No sé, ¡qué lío!   Vete mirándolo, a ver si _avanzamos_ (je, je) un poco.


----------



## pipasdegirasol

Hola Totor,

A ver si te cuadra *evolución* que es un sinónimo de *avancée*. (Mediadico). !Suerte¡


----------



## Ourouk

Hola,
Tambien 'avancée' significa 'progression' 
quizas 'progresion' dara algo ?


----------



## totor

Muchas gracias, queridos Carlota, Pipas y Ourouk.

Me parece que la variante de Pipas (y que yo desconocía) es la más apropiada.

En los cuatro ejemplos que di parecería perfecta.

Voy a ver en los otros 10 (¡aparece 14 veces!) y les cuento.

Mientras tanto, les agradezco mucho su amabilidad  .



carlotalafargue said:


> a ver si _avanzamos_ (je, je) un poco.




Sí, sí, hemos avanzado, y mucho.

He reemplazado casi todas por *evolución* y *progresión*.

Me han sido todos de gran ayuda. Sentía que una buena traducción quedaba afeada por ese término que no podía sustituir.

Mil gracias una vez más, y hasta cualquier momento.


----------



## tatania

No hablo espanol muy bien pero cuando hablar de trabajo, en mi lengua es : "avancement" - el utilizacion de "Avancée" no esta bueno porque ... ça sous-entend une évolution, une modernisation. désolée : 2 ans d'espagnol - c'est tout - mais je comprend l'essentiel.


----------



## totor

Mea culpa por no haber dejado constancia, pero he encontrado que la mejor manera de traducir l'avancée es "el abordaje"


----------



## MVM1912

Buenos días, Totor y demás:



totor said:


> Mea culpa por no haber dejado constancia, pero he encontrado que la mejor manera de traducir l'avancée es "el abordaje"

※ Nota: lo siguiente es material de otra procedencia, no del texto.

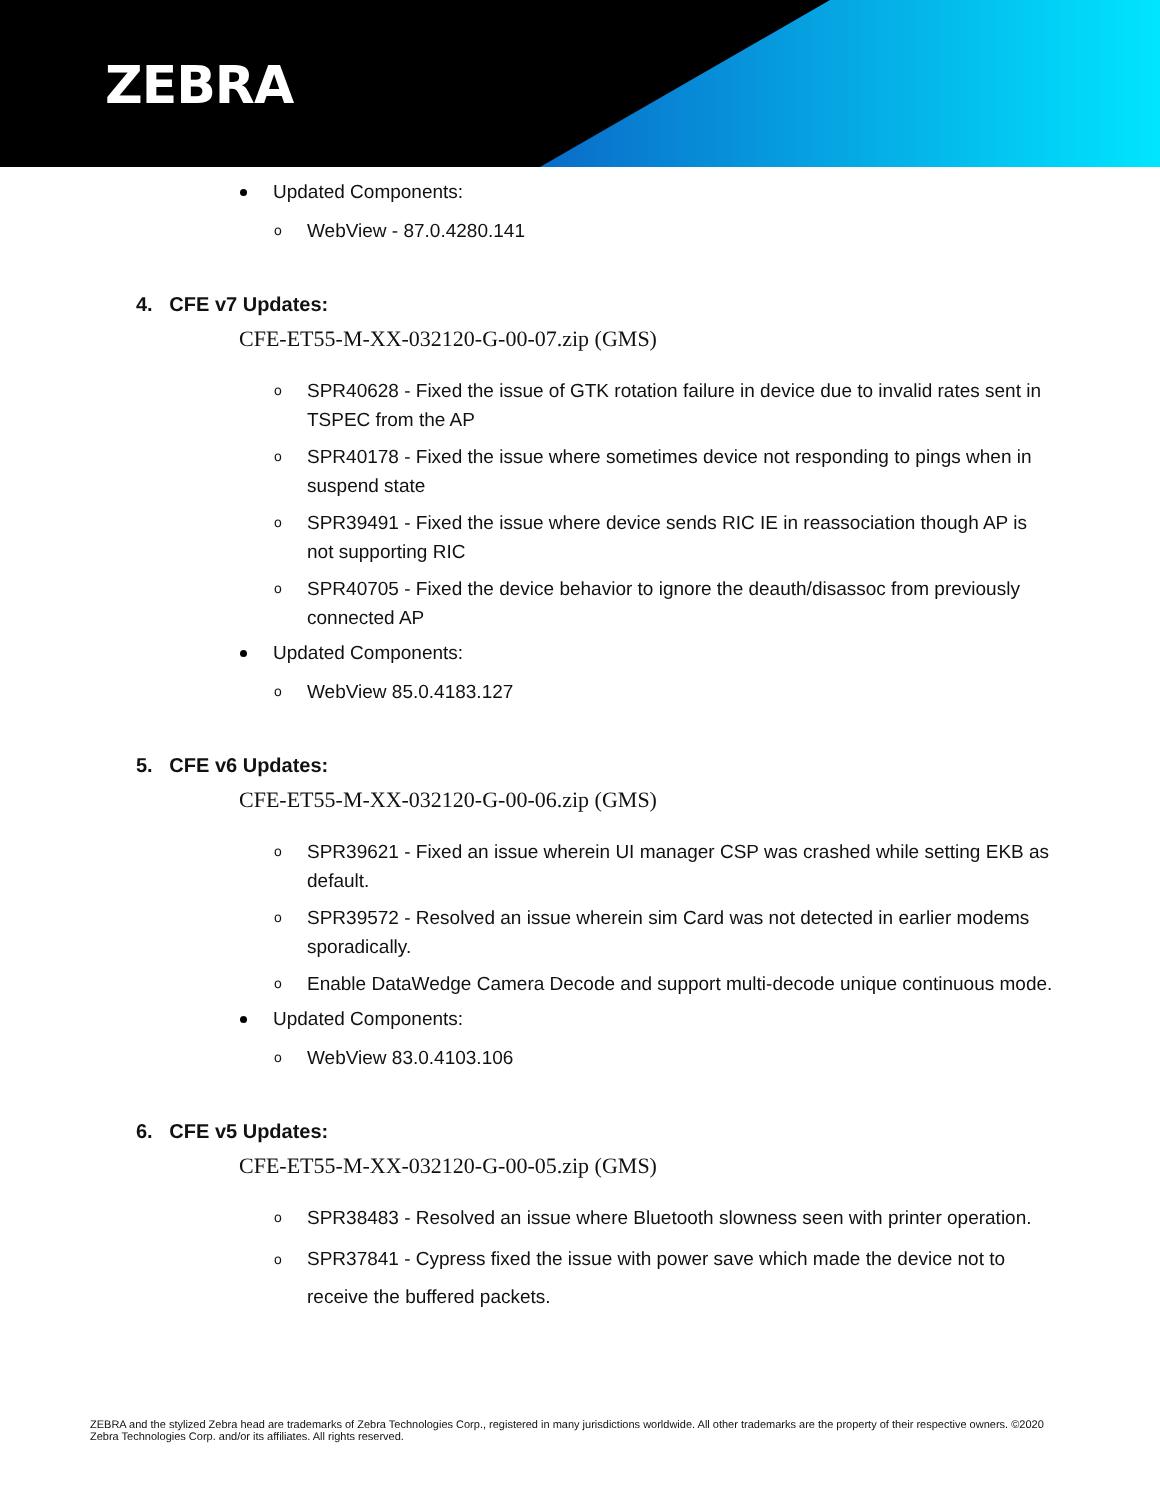ZEBRA
Updated Components:
o WebView - 87.0.4280.141
4. CFE v7 Updates:
CFE-ET55-M-XX-032120-G-00-07.zip (GMS)
o SPR40628 - Fixed the issue of GTK rotation failure in device due to invalid rates sent in TSPEC from the AP
o SPR40178 - Fixed the issue where sometimes device not responding to pings when in suspend state
o SPR39491 - Fixed the issue where device sends RIC IE in reassociation though AP is not supporting RIC
o SPR40705 - Fixed the device behavior to ignore the deauth/disassoc from previously connected AP
Updated Components:
o WebView 85.0.4183.127
5. CFE v6 Updates:
CFE-ET55-M-XX-032120-G-00-06.zip (GMS)
o SPR39621 - Fixed an issue wherein UI manager CSP was crashed while setting EKB as default.
o SPR39572 - Resolved an issue wherein sim Card was not detected in earlier modems
sporadically.
o Enable DataWedge Camera Decode and support multi-decode unique continuous mode.
Updated Components:
o WebView 83.0.4103.106
6. CFE v5 Updates:
CFE-ET55-M-XX-032120-G-00-05.zip (GMS)
o SPR38483 - Resolved an issue where Bluetooth slowness seen with printer operation.
o SPR37841 - Cypress fixed the issue with power save which made the device not to
receive the buffered packets.
ZEBRA and the stylized Zebra head are trademarks of Zebra Technologies Corp., registered in many jurisdictions worldwide. All other trademarks are the property of their respective owners. ©2020 Zebra Technologies Corp. and/or its affiliates. All rights reserved.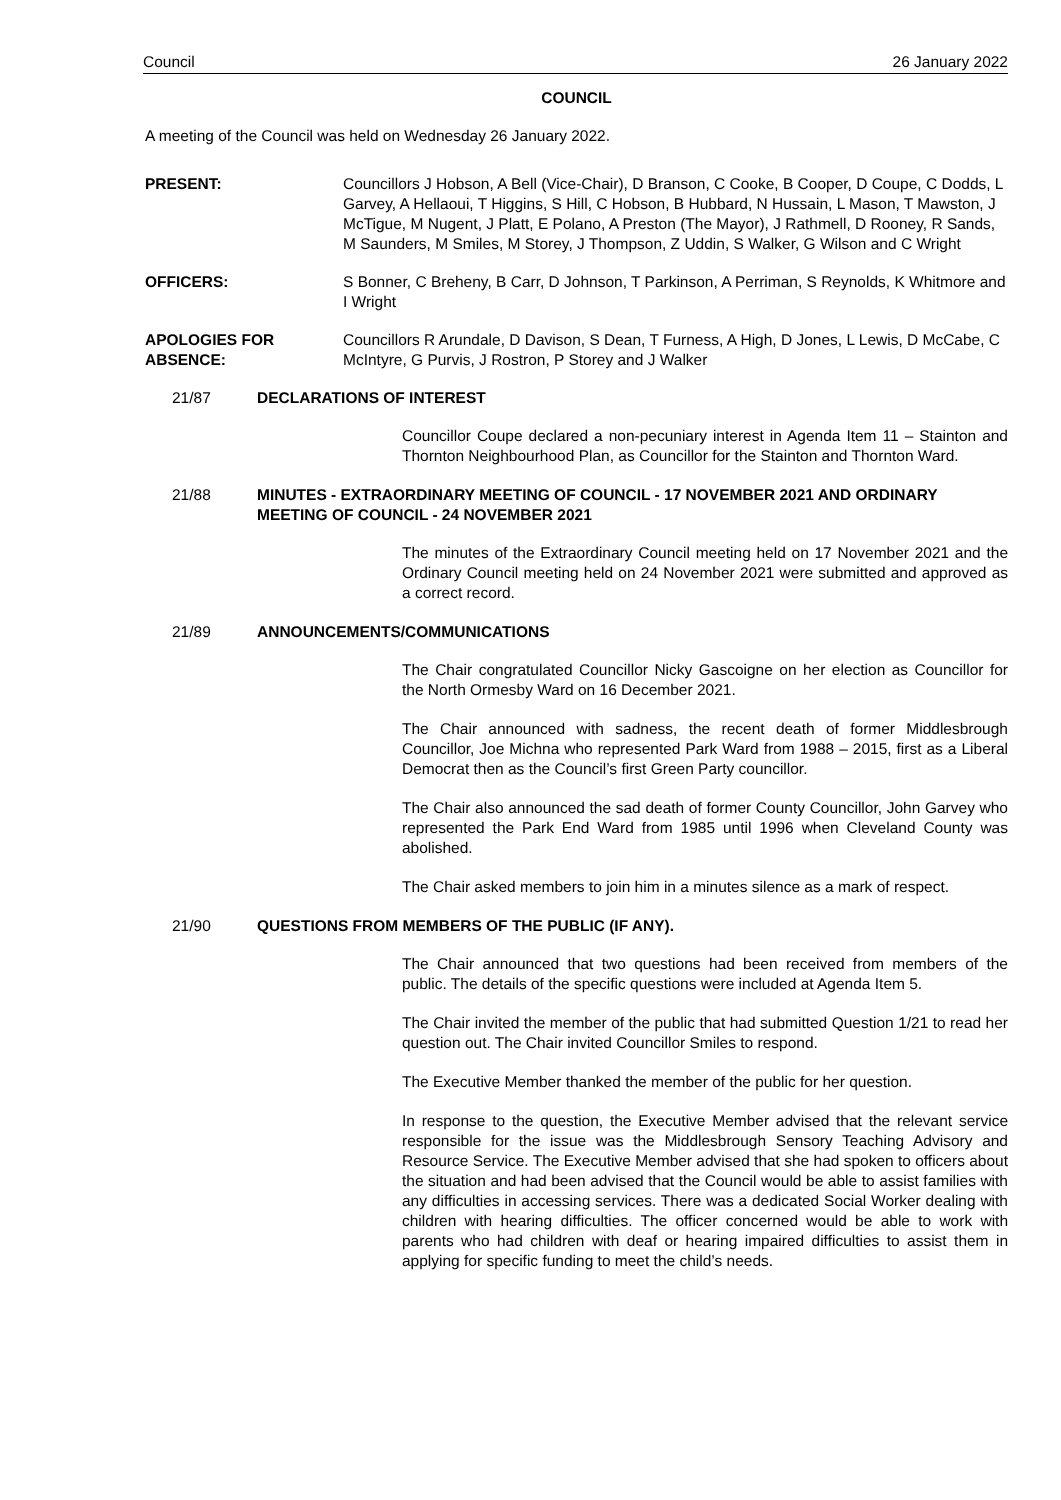Council 26 January 2022
COUNCIL
A meeting of the Council was held on Wednesday 26 January 2022.
PRESENT: Councillors J Hobson, A Bell (Vice-Chair), D Branson, C Cooke, B Cooper, D Coupe, C Dodds, L Garvey, A Hellaoui, T Higgins, S Hill, C Hobson, B Hubbard, N Hussain, L Mason, T Mawston, J McTigue, M Nugent, J Platt, E Polano, A Preston (The Mayor), J Rathmell, D Rooney, R Sands, M Saunders, M Smiles, M Storey, J Thompson, Z Uddin, S Walker, G Wilson and C Wright
OFFICERS: S Bonner, C Breheny, B Carr, D Johnson, T Parkinson, A Perriman, S Reynolds, K Whitmore and I Wright
APOLOGIES FOR ABSENCE:
Councillors R Arundale, D Davison, S Dean, T Furness, A High, D Jones, L Lewis, D McCabe, C McIntyre, G Purvis, J Rostron, P Storey and J Walker
21/87 DECLARATIONS OF INTEREST
Councillor Coupe declared a non-pecuniary interest in Agenda Item 11 – Stainton and Thornton Neighbourhood Plan, as Councillor for the Stainton and Thornton Ward.
21/88 MINUTES - EXTRAORDINARY MEETING OF COUNCIL - 17 NOVEMBER 2021 AND ORDINARY MEETING OF COUNCIL - 24 NOVEMBER 2021
The minutes of the Extraordinary Council meeting held on 17 November 2021 and the Ordinary Council meeting held on 24 November 2021 were submitted and approved as a correct record.
21/89 ANNOUNCEMENTS/COMMUNICATIONS
The Chair congratulated Councillor Nicky Gascoigne on her election as Councillor for the North Ormesby Ward on 16 December 2021.
The Chair announced with sadness, the recent death of former Middlesbrough Councillor, Joe Michna who represented Park Ward from 1988 – 2015, first as a Liberal Democrat then as the Council’s first Green Party councillor.
The Chair also announced the sad death of former County Councillor, John Garvey who represented the Park End Ward from 1985 until 1996 when Cleveland County was abolished.
The Chair asked members to join him in a minutes silence as a mark of respect.
21/90 QUESTIONS FROM MEMBERS OF THE PUBLIC (IF ANY).
The Chair announced that two questions had been received from members of the public. The details of the specific questions were included at Agenda Item 5.
The Chair invited the member of the public that had submitted Question 1/21 to read her question out. The Chair invited Councillor Smiles to respond.
The Executive Member thanked the member of the public for her question.
In response to the question, the Executive Member advised that the relevant service responsible for the issue was the Middlesbrough Sensory Teaching Advisory and Resource Service. The Executive Member advised that she had spoken to officers about the situation and had been advised that the Council would be able to assist families with any difficulties in accessing services. There was a dedicated Social Worker dealing with children with hearing difficulties. The officer concerned would be able to work with parents who had children with deaf or hearing impaired difficulties to assist them in applying for specific funding to meet the child’s needs.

 A mí esto de "abordaje" me suena francamente mal. He mirado en Google (donde todo es posible) y, efectivamente, he encontrado ejemplos del uso de esta palabra fuera del contexto marino. También lo he visto en el "Diccionario del español actual" de Manuel Seco et al. , es decir, que usarse, se usa. Sin embargo, en los ejemplos que yo he encontrado, "abordaje" es un sustantivo deverbal de "abordar" como sinónimo de acometer o emprender, y creo que en muchísimos casos (¿en ninguno?) "avancée" no tiene ese sentido.   
Me gustaría saber qué dicen los nativos.


----------



## saintest66

Lo siento mucho y a pesar de no parecer un avanzado mental pregunto: ¿ de qué se trata ? ¿ de traducir _avanzada_ o _avancée_ que poco tienen que ver el uno con el otro? 
Totalmente de acuerdo con MVM1912; _abordaje_, fuerte neologismo, cuando se usa es en el sentido (yo por lo menos solo lo he visto así en mis bastantes traducciones de textos en español moderno y así lo presenta Seco) de empezar el estudio de algo; en sentido figurado, es más bien un efecto del autor, un guiño que da cierto sabor al acercamiento.
A falta de contexto en francés, si se trata de un texto en francés, que no está claro, _avancée_ más que nada suele usarse en ámbitos político-sindicales donde las directivas en las negociaciones consideran que han ganado algo. _L'avancée des travaux_ está muy mal dicho ya que lo propio es _avancement_. Y lo clásico, claro _les idées avancées_, siempre adjetivo traducido muchas veces por i_deas avanzadas_. Para proseguir hay que saber en qué idioma está el texto que hay que traducir; si lo digo es porque la avanzada dialéctica podría traducirse _la dialectique avancée_ (progresssite, d'avant-garde, innovante se diría hoy) o bien intercambiando los géneros l'avancée (progrès, innovation) dialectique.  Y a falta de más, me quedo aquí aunque queda mucho por decir sobre este interesante tema.
Saludos


----------



## Víctor Pérez

totor said:


> Mea culpa por no haber dejado constancia, pero he encontrado que la mejor manera de traducir l'avancée es "el abordaje"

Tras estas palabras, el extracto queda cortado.